During an oversight hearing last week, Arizona rancher and member of the Public Lands Council and National Cattlemen's Beef Association, Jim Chilton, told members of Congress that inadequate security along the border between the United States and Mexico, especially on public lands, has put ranchers and their families living near the border in constant danger.
Speaking before a joint oversight hearing of a Government and Oversight Subcommittee and a Natural Resources Subcommittee, Chilton explained that his ranch has four miles of international border with no wall and no real patrolling. He says as many as 30,000 people walk through his ranch every year to enter the U.S.
"We know that the border can be, if it is properly fenced, managed," Chilton said. "We also believe that the National Guard should be on the border and they can stop these people packing AK47s and packing drugs from getting into the United States."
Recently, U.S. Representative Rob Bishop, R-Utah introduced H.R. 1505, the National Security and Federal Lands Protection Act, to help improve border security on public lands. The legislation would prevent the Secretaries of the Department of Interior and the United States Department of Agriculture from impeding, prohibiting, or restricting the Department of Homeland Security's efforts to obtain operational control of the border. It gives DHS immediate access to federal lands, and allows the agency to waive certain policies preventing it from obtaining full operational control of the border.

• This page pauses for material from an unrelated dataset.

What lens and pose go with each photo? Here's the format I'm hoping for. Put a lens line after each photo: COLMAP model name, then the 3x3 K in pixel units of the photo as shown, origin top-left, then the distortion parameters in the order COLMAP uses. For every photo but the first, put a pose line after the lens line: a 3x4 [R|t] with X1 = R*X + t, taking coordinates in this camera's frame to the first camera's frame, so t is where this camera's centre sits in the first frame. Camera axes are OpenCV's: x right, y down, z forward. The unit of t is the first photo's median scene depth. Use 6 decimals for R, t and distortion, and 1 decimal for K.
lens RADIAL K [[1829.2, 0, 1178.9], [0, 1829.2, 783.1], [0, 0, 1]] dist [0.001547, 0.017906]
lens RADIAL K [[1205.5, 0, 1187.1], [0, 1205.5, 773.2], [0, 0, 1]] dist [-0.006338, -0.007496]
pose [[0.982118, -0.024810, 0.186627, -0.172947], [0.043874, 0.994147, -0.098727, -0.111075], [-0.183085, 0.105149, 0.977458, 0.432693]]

John Falen, president of PLC, said livestock stress and weight loss, destruction of fences, broken pipelines, water pollution, hazardous chemical use and dumping and destroyed forage, are not the only damages caused by these drug operations. Drug traffickers are well armed and Falen says they use traps and aren't afraid to harm ranchers who are only trying to go about their daily business. He says the PLC hopes Congress recognizes the true lawlessness on our borders by passing this long overdue legislation.